ARBEITSAUFTRAG A: Kopiere den Text über Gerhard Prange vollständig und ohne jede Änderung.

====================

König für einen Tag

Analphabetismus I Gerhard Prange ist Alkoholiker und Analphabet. Vor sechs Jahren tauschte er Bier gegen Buchstaben

„Mit dem Wort `dann´ hatte ich immer Probleme. Beim Schreiben.“ Gerhard Prange hebt seine rechte Hand und versucht etwas in der Luft zu formen. Er kann das Phänomen aber nicht erklären. „Neulich war ich stolz auf mich. Ich stand vorm Baumarkt und konnte ‚Bau-Stoff-Handel‘ lesen.“ Der 1,90-Mann sitzt in einem Berliner Café vor einer Fassbrause. Die anderen haben ein Pils vor sich, oder Weinschorle. Prange hat in den letzten sechs Jahren nur zwei Bier getrunken – „zum Glück nur im Traum. Als ich aufwachte, war ich schweißgebadet und dachte, ich muss mit allem wieder anfangen.“

Prange hat zwei Probleme: Er ist Alkoholiker und funktionaler Analphabet, kann also nur leichte Sätze lesen und schreiben. Vor sechs Jahren tauschte er den Alkohol gegen die Buchstaben. Er ging an einen Ort, vor dem er Angst hatte, so wie die meisten Analphabeten. Wegen des Kleingedruckten und der Buchstaben. Er wendete sich an den Mitarbeiter im Jobcenter: „Ich bin Alkoholiker, und kann nicht lesen und schreiben. Bitte helft mir.“ Der schickte ihn in den Alphabetisierungskurs. Neustart. Lesen lernen. Alkohol vergessen.

====================

ARBEITSAUFTRAG B: Filtere aus den Datensätzen alle Zeilen heraus, in denen die Zeichenfolge „world“ vorkommt, und übernimm sie unverändert.

VORLIEGENDE DATENSÄTZE:
====================

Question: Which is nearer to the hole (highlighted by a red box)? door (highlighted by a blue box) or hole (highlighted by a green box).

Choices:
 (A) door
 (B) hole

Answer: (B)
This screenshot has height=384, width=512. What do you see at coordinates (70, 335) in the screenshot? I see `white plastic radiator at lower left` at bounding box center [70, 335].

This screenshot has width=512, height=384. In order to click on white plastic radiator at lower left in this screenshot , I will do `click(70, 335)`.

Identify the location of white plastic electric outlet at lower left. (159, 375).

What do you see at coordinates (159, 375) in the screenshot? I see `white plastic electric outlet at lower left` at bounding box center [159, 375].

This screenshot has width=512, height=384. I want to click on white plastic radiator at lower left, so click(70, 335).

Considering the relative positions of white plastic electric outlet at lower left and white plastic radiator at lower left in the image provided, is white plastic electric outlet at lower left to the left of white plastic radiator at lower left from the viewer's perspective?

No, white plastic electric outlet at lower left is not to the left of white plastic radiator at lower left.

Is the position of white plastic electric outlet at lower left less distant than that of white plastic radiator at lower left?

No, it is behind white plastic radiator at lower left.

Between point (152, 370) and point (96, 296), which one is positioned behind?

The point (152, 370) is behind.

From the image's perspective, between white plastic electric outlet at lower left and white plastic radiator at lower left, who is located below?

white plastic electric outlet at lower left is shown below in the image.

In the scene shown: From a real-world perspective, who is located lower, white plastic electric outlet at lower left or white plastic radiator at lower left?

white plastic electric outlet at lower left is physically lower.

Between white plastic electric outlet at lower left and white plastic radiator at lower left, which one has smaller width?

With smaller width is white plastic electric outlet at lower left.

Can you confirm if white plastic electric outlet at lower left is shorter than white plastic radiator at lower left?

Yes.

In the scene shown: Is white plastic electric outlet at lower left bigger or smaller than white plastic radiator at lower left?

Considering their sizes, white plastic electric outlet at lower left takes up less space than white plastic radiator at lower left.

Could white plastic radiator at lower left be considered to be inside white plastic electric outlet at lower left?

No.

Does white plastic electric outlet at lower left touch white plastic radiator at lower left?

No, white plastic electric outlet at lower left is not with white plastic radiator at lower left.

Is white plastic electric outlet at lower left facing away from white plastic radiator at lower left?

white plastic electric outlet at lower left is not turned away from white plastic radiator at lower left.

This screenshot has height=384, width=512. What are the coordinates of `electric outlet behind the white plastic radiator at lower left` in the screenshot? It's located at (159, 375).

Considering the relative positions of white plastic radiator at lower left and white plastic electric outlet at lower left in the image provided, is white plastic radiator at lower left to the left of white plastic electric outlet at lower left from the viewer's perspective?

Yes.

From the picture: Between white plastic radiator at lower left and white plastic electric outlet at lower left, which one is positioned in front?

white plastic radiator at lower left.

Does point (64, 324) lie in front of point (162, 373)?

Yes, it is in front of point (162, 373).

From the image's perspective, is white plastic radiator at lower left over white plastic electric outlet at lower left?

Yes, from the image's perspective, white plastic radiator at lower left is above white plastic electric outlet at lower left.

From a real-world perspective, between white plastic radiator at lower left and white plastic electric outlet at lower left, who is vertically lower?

====================

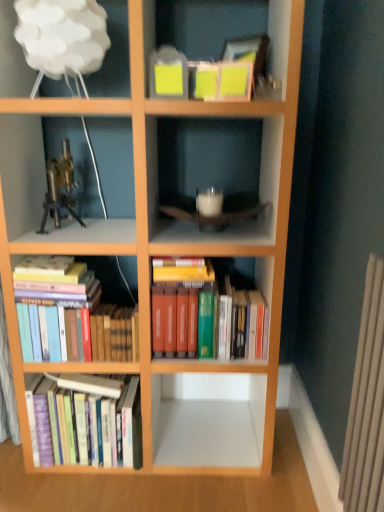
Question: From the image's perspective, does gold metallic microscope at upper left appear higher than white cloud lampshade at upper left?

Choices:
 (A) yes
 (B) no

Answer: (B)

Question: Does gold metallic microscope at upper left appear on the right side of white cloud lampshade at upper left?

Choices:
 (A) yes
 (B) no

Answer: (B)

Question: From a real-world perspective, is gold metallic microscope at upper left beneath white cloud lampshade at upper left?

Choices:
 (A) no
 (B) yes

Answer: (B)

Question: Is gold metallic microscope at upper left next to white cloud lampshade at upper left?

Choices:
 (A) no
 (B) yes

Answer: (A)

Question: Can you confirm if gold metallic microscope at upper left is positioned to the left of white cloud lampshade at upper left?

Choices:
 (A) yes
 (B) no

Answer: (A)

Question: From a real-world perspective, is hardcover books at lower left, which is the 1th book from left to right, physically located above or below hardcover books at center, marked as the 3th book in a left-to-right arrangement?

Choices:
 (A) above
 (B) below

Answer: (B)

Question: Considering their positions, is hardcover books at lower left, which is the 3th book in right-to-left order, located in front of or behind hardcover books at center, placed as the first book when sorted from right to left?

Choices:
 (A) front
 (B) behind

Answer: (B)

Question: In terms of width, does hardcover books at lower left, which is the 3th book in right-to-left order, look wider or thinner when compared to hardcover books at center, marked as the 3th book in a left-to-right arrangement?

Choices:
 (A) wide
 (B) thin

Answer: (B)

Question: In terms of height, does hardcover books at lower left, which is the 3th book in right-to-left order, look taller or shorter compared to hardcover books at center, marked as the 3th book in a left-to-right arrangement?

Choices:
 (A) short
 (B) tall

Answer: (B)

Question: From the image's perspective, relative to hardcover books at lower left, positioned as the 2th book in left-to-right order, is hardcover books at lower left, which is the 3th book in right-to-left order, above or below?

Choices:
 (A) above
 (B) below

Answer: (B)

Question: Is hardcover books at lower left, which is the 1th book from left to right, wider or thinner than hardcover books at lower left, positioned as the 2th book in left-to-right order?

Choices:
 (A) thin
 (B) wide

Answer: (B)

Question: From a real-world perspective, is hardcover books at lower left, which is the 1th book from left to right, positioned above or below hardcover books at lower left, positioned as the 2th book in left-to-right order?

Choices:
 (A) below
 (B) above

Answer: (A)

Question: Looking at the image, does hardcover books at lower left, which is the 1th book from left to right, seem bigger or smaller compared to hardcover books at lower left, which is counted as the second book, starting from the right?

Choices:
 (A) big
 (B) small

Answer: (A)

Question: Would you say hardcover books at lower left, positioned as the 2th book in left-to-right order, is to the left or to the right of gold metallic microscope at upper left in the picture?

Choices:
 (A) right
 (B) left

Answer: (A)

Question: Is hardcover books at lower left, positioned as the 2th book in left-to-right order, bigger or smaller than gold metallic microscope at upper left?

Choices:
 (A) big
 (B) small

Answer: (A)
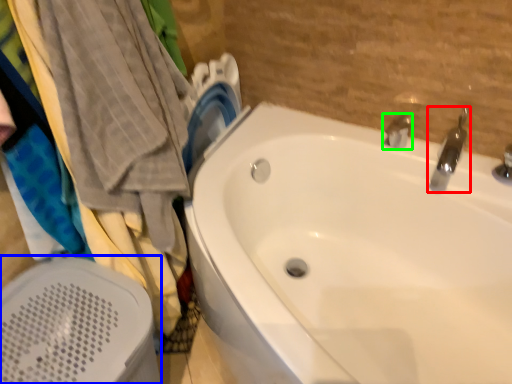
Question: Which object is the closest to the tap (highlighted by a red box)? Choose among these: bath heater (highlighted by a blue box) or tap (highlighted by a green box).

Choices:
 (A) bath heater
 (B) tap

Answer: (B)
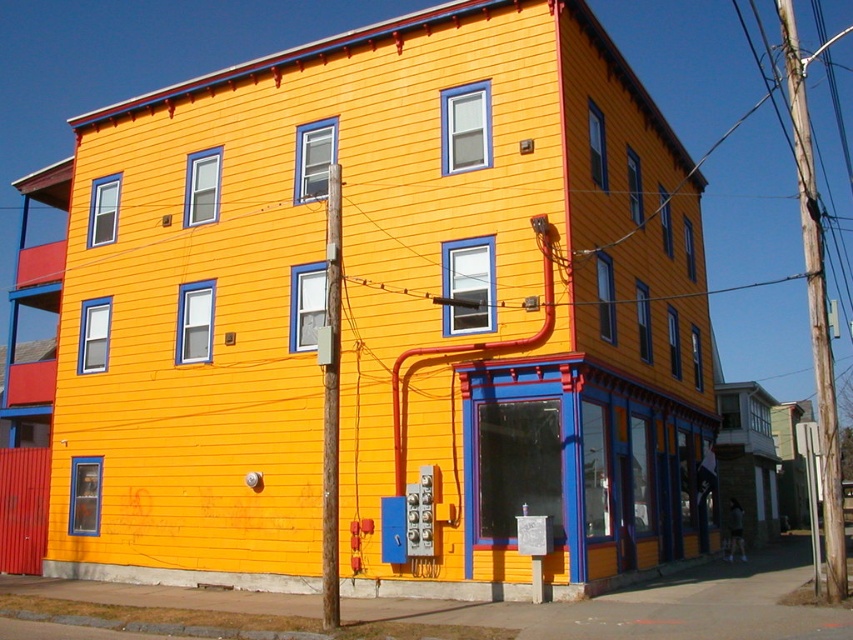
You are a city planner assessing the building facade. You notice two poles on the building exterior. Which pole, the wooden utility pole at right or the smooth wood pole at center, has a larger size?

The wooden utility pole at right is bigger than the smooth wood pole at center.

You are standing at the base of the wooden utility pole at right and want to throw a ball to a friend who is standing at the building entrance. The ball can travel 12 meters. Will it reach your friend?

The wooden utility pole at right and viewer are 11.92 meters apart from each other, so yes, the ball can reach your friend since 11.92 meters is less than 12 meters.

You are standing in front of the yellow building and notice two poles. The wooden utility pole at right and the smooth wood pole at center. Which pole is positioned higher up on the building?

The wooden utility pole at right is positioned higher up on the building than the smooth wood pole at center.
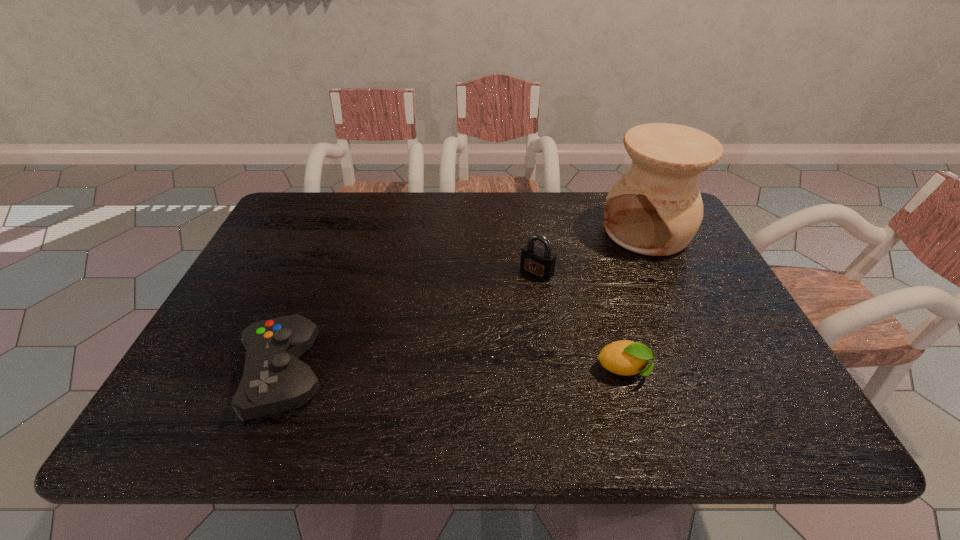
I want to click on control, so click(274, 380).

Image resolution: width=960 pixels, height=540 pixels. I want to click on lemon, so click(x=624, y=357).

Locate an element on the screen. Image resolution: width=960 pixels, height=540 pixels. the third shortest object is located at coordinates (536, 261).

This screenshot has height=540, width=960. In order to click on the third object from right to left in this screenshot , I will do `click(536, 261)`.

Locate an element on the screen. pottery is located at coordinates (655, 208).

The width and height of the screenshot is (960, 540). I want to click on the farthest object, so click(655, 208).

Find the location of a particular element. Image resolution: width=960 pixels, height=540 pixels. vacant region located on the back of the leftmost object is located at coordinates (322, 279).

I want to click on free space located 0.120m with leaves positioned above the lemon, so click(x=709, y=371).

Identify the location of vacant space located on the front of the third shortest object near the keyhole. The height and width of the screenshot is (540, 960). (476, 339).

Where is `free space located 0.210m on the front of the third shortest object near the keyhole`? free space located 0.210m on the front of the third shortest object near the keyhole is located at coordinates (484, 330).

====================

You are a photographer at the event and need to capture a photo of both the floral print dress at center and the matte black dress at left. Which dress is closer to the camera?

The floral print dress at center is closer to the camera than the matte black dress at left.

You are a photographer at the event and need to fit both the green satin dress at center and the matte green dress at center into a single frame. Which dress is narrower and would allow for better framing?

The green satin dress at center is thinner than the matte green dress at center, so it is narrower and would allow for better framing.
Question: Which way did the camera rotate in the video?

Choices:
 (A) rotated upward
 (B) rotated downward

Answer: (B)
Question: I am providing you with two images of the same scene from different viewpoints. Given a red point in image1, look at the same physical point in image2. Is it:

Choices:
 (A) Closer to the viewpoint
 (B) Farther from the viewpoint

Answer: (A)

====================

LÖSUNG A:
König für einen Tag

Analphabetismus I Gerhard Prange ist Alkoholiker und Analphabet. Vor sechs Jahren tauschte er Bier gegen Buchstaben

„Mit dem Wort `dann´ hatte ich immer Probleme. Beim Schreiben.“ Gerhard Prange hebt seine rechte Hand und versucht etwas in der Luft zu formen. Er kann das Phänomen aber nicht erklären. „Neulich war ich stolz auf mich. Ich stand vorm Baumarkt und konnte ‚Bau-Stoff-Handel‘ lesen.“ Der 1,90-Mann sitzt in einem Berliner Café vor einer Fassbrause. Die anderen haben ein Pils vor sich, oder Weinschorle. Prange hat in den letzten sechs Jahren nur zwei Bier getrunken – „zum Glück nur im Traum. Als ich aufwachte, war ich schweißgebadet und dachte, ich muss mit allem wieder anfangen.“

Prange hat zwei Probleme: Er ist Alkoholiker und funktionaler Analphabet, kann also nur leichte Sätze lesen und schreiben. Vor sechs Jahren tauschte er den Alkohol gegen die Buchstaben. Er ging an einen Ort, vor dem er Angst hatte, so wie die meisten Analphabeten. Wegen des Kleingedruckten und der Buchstaben. Er wendete sich an den Mitarbeiter im Jobcenter: „Ich bin Alkoholiker, und kann nicht lesen und schreiben. Bitte helft mir.“ Der schickte ihn in den Alphabetisierungskurs. Neustart. Lesen lernen. Alkohol vergessen.

LÖSUNG B:
In the scene shown: From a real-world perspective, who is located lower, white plastic electric outlet at lower left or white plastic radiator at lower left?
From a real-world perspective, between white plastic radiator at lower left and white plastic electric outlet at lower left, who is vertically lower?
Question: From a real-world perspective, is gold metallic microscope at upper left beneath white cloud lampshade at upper left?
Question: From a real-world perspective, is hardcover books at lower left, which is the 1th book from left to right, physically located above or below hardcover books at center, marked as the 3th book in a left-to-right arrangement?
Question: From a real-world perspective, is hardcover books at lower left, which is the 1th book from left to right, positioned above or below hardcover books at lower left, positioned as the 2th book in left-to-right order?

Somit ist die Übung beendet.